Huizhou Hadron Spectrometer -- a Proposed High-rate Experimental Setup at the High Intensity Heavy-ion Accelerator Facility

TL;DR

This work proposes the Huizhou Hadron Spectrometer (HHaS) at the High-Intensity Heavy-Ion Accelerator Facility (HIAF) to exploit ultra-high beam intensities for precision hadron and nuclear physics. It presents a conceptual design combining a 1.5–4 T solenoidal magnet, a five-dimensional MAPS pixel tracker, LGAD TOF (~30 ps), and ADRIANO-II dual-readout EM calorimetry to enable triggerless, high-rate data acquisition with broad acceptance. The anticipated performance targets ~1% momentum resolution and ~3% EM energy resolution at 1 GeV, ~99% track efficiency, and rates up to ~100 MHz (proton) and ~1 MHz (heavy-ion), enabling extensive eta physics, BSM searches, hadron spectroscopy, hypernuclei studies, and QCD phase diagram exploration.

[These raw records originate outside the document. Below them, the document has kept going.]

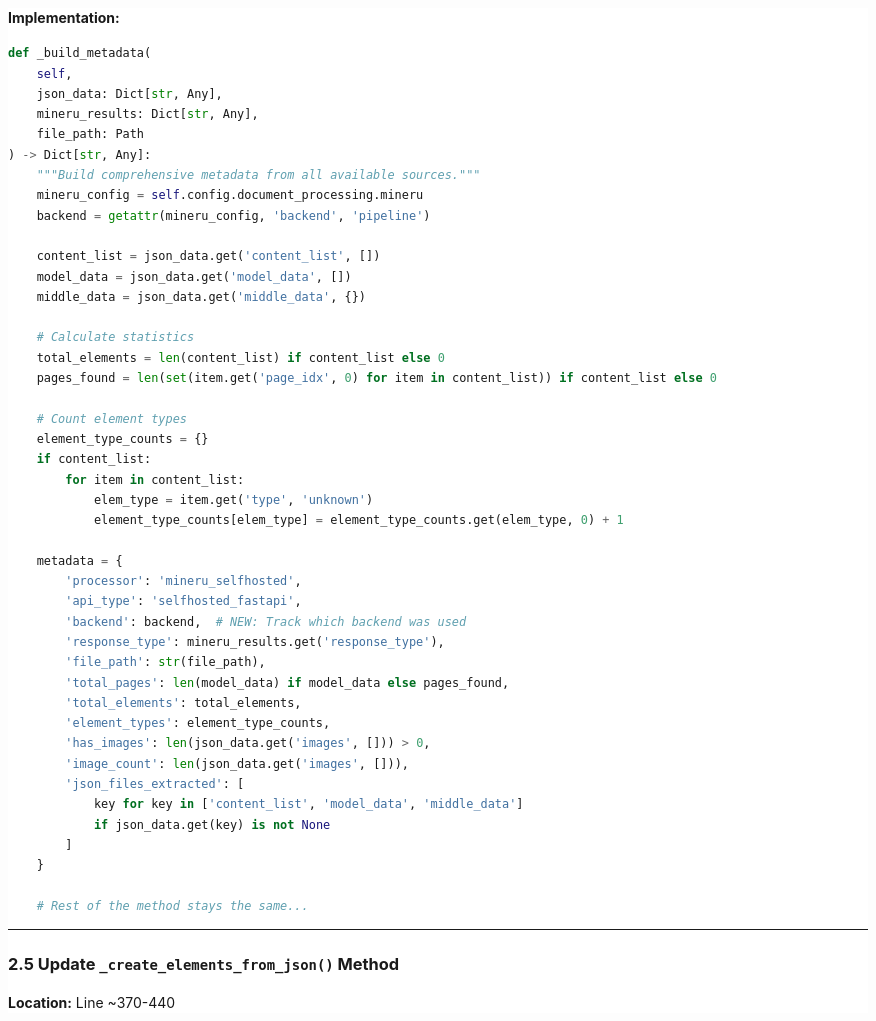 **Implementation:**
```python
def _build_metadata(
    self,
    json_data: Dict[str, Any],
    mineru_results: Dict[str, Any],
    file_path: Path
) -> Dict[str, Any]:
    """Build comprehensive metadata from all available sources."""
    mineru_config = self.config.document_processing.mineru
    backend = getattr(mineru_config, 'backend', 'pipeline')

    content_list = json_data.get('content_list', [])
    model_data = json_data.get('model_data', [])
    middle_data = json_data.get('middle_data', {})

    # Calculate statistics
    total_elements = len(content_list) if content_list else 0
    pages_found = len(set(item.get('page_idx', 0) for item in content_list)) if content_list else 0

    # Count element types
    element_type_counts = {}
    if content_list:
        for item in content_list:
            elem_type = item.get('type', 'unknown')
            element_type_counts[elem_type] = element_type_counts.get(elem_type, 0) + 1

    metadata = {
        'processor': 'mineru_selfhosted',
        'api_type': 'selfhosted_fastapi',
        'backend': backend,  # NEW: Track which backend was used
        'response_type': mineru_results.get('response_type'),
        'file_path': str(file_path),
        'total_pages': len(model_data) if model_data else pages_found,
        'total_elements': total_elements,
        'element_types': element_type_counts,
        'has_images': len(json_data.get('images', [])) > 0,
        'image_count': len(json_data.get('images', [])),
        'json_files_extracted': [
            key for key in ['content_list', 'model_data', 'middle_data']
            if json_data.get(key) is not None
        ]
    }

    # Rest of the method stays the same...
```

---

### 2.5 Update `_create_elements_from_json()` Method
**Location:** Line ~370-440
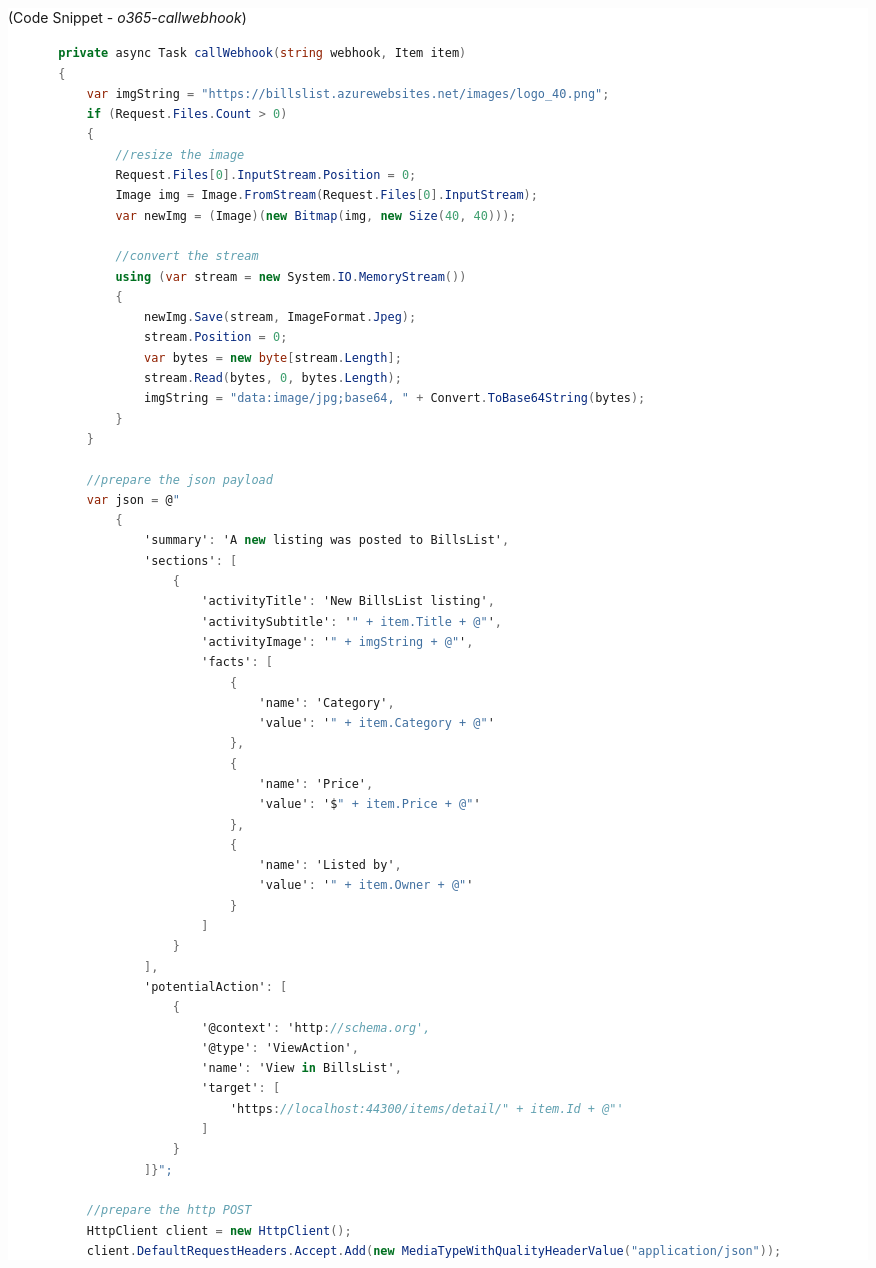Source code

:  (Code Snippet - _o365-callwebhook_)

 ```C#
        private async Task callWebhook(string webhook, Item item)
        {
            var imgString = "https://billslist.azurewebsites.net/images/logo_40.png";
            if (Request.Files.Count > 0)
            {
                //resize the image
                Request.Files[0].InputStream.Position = 0;
                Image img = Image.FromStream(Request.Files[0].InputStream);
                var newImg = (Image)(new Bitmap(img, new Size(40, 40)));

                //convert the stream
                using (var stream = new System.IO.MemoryStream())
                {
                    newImg.Save(stream, ImageFormat.Jpeg);
                    stream.Position = 0;
                    var bytes = new byte[stream.Length];
                    stream.Read(bytes, 0, bytes.Length);
                    imgString = "data:image/jpg;base64, " + Convert.ToBase64String(bytes);
                }
            }

            //prepare the json payload
            var json = @"
                {
                    'summary': 'A new listing was posted to BillsList',
                    'sections': [
                        {
                            'activityTitle': 'New BillsList listing',
                            'activitySubtitle': '" + item.Title + @"',
                            'activityImage': '" + imgString + @"',
                            'facts': [
                                {
                                    'name': 'Category',
                                    'value': '" + item.Category + @"'
                                },
                                {
                                    'name': 'Price',
                                    'value': '$" + item.Price + @"'
                                },
                                {
                                    'name': 'Listed by',
                                    'value': '" + item.Owner + @"'
                                }
                            ]
                        }
                    ],
                    'potentialAction': [
                        {
                            '@context': 'http://schema.org',
                            '@type': 'ViewAction',
                            'name': 'View in BillsList',
                            'target': [
                                'https://localhost:44300/items/detail/" + item.Id + @"'
                            ]
                        }
                    ]}";

            //prepare the http POST
            HttpClient client = new HttpClient();
            client.DefaultRequestHeaders.Accept.Add(new MediaTypeWithQualityHeaderValue("application/json"));
 ```

[1]: https://www.visualstudio.com/products/visual-studio-community-vs
[2]: https://portal.office.com
[3]: https://www.hurl.it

If realized, HHaS could significantly accelerate medium- and high-energy physics research in China by delivering vastly increased statistics and comprehensive particle identification across multiple species.

Abstract

The High-Intensity Heavy-Ion Accelerator Facility (HIAF), currently under construction in Huizhou, Guangdong Province, China, is projected to be completed by 2025. This facility will be capable of producing proton and heavy-ion beams with energies reaching several GeV, thereby offering a versatile platform for advanced fundamental physics research. Key scientific objectives include exploring physics beyond the Standard Model through the search for novel particles and interactions, testing fundamental symmetries, investigating exotic hadronic states such as di-baryons, pentaquark states and multi-strange hypernuclei, conducting precise measurements of hadron and hypernucleus properties, and probing the phase boundary and critical point of nuclear matter. To facilitate these investigations, we propose the development of a dedicated experimental apparatus at HIAF - the Huizhou Hadron Spectrometer (HHaS). This paper presents the conceptual design of HHaS, comprising a solenoid magnet, a five-dimensional silicon pixel tracker, a Low-Gain Avalanche Detector (LGAD) for time-of-flight measurements, and a Cherenkov-scintillation dual-readout electromagnetic calorimeter. The design anticipates an unprecedented event rate of 1-100 MHz, extensive particle acceptance, a track momentum resolution at 1% level, an electromagnetic energy resolution of ~3% @ 1 GeV and multi-particle identification capabilities. Such capabilities position HHaS as a powerful instrument for advancing experimental studies in particle and nuclear physics. The successful realization of HHaS is expected to significantly bolster the development of medium- and high-energy physics research within China.

Figures (9)

• Figure 1: HHaS conceptual design.
• Figure 2: Estimated momentum resolution as a function of transverse momentum for $\pi^{\pm}$ and protons at different polar angles, with 1.5 T (upper panel) and 4 T (lower panel) magnetic fields. The $p_{\rm T}$ resolution from hit position resolution alone is shown by the dashdotted line.
• Figure 3: n$_\sigma$ separation as a function of transverse momentum for various charged particles at different polar angles using TOF measurements.
• Figure 4: $p_{\rm T}$ vs. $\theta$ distributions for $\pi^{\pm}$, $K^{\pm}$ and proton produced with top-energy proton and uranium beams at HIAF from GiBUU Buss:2011mx simulation, comparing with the $p_{\rm T}$ for 4-$\sigma$ and 6-$\sigma$$\pi$-K and K-p separation.
• Figure 5: $p_{\rm T}$ vs. $\theta$ distribution for $\pi^{\pm}$ from $\eta\rightarrow\pi^{+}\pi^{-}\pi^{0}$ decay, for the $\eta$ meson produced by a proton beam with a kinetic energy of 1.8 GeV bombarding a $^{7}Li$ target, comparing with the $p_{\rm T}$ for 4-$\sigma$ and 6-$\sigma$$\pi$-K separation.